Un peu avant 13 h 30, les prévenus sortent du palais de justice d’un pas tranquille : «Je ne suis pas du tout inquiet, lance l’un d’eux à la cantonade, on est confiants.» Un autre, poursuivi pour violences, jure que la plainte qui lui vaut d’être convoqué repose sur «des mensonges». Un témoignage l’accuse d’avoir «porté plusieurs coups» à un vigile et à un cadre dirigeant de la compagnie. «Je n’ai posé qu’une main sur une épaule, assure-t-il.
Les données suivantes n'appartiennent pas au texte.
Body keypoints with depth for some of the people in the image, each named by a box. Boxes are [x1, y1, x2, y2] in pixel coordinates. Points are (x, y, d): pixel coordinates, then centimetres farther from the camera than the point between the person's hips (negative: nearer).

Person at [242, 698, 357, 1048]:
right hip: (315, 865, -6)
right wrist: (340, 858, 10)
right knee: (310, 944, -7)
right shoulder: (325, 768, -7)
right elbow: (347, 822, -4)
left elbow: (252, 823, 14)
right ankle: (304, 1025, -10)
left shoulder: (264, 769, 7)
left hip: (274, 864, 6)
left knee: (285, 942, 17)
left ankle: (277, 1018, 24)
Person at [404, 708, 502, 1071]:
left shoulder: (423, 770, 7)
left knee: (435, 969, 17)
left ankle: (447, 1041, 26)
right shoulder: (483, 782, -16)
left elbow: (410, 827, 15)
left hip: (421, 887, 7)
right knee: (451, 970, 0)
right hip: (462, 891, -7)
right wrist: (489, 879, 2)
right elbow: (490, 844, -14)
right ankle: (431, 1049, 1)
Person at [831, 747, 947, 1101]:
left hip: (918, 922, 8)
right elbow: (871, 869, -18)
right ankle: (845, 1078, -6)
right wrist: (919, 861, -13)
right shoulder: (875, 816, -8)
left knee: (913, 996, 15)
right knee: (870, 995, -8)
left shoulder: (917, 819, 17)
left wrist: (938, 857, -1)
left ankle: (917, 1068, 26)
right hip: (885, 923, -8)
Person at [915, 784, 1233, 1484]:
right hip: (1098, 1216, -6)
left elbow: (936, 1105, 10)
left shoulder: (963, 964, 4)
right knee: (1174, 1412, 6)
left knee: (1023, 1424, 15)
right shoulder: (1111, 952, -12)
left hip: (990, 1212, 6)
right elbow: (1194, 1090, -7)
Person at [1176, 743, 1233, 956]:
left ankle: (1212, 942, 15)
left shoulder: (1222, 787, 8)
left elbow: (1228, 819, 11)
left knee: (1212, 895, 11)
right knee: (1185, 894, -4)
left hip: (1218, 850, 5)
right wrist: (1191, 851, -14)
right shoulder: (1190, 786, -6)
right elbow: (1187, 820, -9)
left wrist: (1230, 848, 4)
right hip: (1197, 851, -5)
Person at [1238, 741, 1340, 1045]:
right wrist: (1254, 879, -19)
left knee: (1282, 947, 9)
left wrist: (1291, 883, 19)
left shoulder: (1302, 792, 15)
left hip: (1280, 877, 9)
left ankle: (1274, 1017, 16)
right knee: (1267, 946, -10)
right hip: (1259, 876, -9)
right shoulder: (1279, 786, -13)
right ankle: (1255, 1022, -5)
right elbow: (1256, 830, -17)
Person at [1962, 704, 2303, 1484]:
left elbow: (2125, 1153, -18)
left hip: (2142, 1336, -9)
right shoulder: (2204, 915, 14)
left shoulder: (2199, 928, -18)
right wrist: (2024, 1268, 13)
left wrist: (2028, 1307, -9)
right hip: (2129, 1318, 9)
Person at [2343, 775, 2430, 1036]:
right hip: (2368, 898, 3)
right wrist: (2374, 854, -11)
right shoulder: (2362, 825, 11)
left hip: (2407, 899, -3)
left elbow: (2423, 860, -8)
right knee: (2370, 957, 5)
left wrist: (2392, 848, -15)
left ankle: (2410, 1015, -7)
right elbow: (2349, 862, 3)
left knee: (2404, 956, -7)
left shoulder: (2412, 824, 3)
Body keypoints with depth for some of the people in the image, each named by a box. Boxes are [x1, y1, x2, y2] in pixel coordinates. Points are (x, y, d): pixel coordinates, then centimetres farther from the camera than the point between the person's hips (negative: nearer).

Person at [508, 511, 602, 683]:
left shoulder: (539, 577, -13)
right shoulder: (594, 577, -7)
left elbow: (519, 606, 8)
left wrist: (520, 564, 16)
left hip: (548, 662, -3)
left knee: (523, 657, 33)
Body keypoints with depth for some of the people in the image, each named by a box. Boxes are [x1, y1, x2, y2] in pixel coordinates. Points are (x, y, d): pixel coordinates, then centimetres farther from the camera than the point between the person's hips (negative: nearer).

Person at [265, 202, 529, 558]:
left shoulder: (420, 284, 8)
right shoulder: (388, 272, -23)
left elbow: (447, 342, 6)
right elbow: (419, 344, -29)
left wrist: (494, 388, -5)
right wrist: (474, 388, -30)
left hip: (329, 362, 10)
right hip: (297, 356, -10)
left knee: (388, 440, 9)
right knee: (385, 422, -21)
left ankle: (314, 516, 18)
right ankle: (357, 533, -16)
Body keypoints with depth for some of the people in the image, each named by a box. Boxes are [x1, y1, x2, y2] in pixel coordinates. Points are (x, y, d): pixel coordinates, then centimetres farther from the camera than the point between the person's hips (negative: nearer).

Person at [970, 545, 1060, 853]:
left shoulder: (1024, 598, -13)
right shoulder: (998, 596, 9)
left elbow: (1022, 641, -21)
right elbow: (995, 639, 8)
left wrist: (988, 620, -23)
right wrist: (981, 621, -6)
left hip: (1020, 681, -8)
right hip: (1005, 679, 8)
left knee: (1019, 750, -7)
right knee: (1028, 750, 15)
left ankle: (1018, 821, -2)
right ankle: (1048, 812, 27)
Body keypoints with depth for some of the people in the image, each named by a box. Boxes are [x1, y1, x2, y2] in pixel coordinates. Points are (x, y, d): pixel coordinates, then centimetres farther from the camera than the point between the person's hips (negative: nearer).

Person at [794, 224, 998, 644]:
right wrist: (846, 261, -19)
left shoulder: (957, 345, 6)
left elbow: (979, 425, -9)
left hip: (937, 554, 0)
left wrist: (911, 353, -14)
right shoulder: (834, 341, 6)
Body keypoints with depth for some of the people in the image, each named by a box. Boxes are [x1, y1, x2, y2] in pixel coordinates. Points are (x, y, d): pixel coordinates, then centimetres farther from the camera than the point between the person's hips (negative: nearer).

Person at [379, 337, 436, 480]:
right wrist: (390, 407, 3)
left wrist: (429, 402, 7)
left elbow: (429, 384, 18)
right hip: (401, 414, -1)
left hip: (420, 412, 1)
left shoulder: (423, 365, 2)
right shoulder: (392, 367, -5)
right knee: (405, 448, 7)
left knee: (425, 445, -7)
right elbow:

Quand on voit la vidéo sur laquelle on se base pour m’incriminer, on voit que ce ne sont que des mensonges.»

Miguel Fortea, secrétaire général de CGT Air France, regrette même que la date du report soit aussi lointaine : «On aurait souhaité que cela se passe bien avant. Pour les blanchir.» Il n’a aucun doute sur l’issue du procès : «Les vidéos que la direction d’Air France a mises dans le dossier démontrent très clairement qu’aucun des cinq n’a arraché la chemise ou n’a mis des coups violents.» L’élu syndical porte un tee-shirt avec un poing rouge dressé et, autour, les prénoms des cinq salariés poursuivis pour violence : Pascal, Fabrice, Vincent, Samir, David. Il sourit un peu : «Va falloir en refaire, on nous en demande trop.»

Un jugement plus rapide, s’il avait abouti à la relaxe, aurait certainement aidé les salariés poursuivis. Car parallèlement au volet judiciaire, des procédures disciplinaires sont en cours à Air France, notamment à l’encontre des prévenus. Sur les cinq licenciements engagés, un a été confirmé vendredi après le rejet d’un recours gracieux. La demande d’amnistie est également en train d’être étudiée pour trois autres. Concernant la cinquième personne, un délégué du personnel (CGT) d’Air France Industries, l’inspection du travail examine actuellement son dossier avant de rendre son avis à la compagnie. Une caisse de solidarité mise en place par la CGT a permis de récolter près de 46 000 euros pour les salariés mis à pied et sans solde depuis le 12 octobre.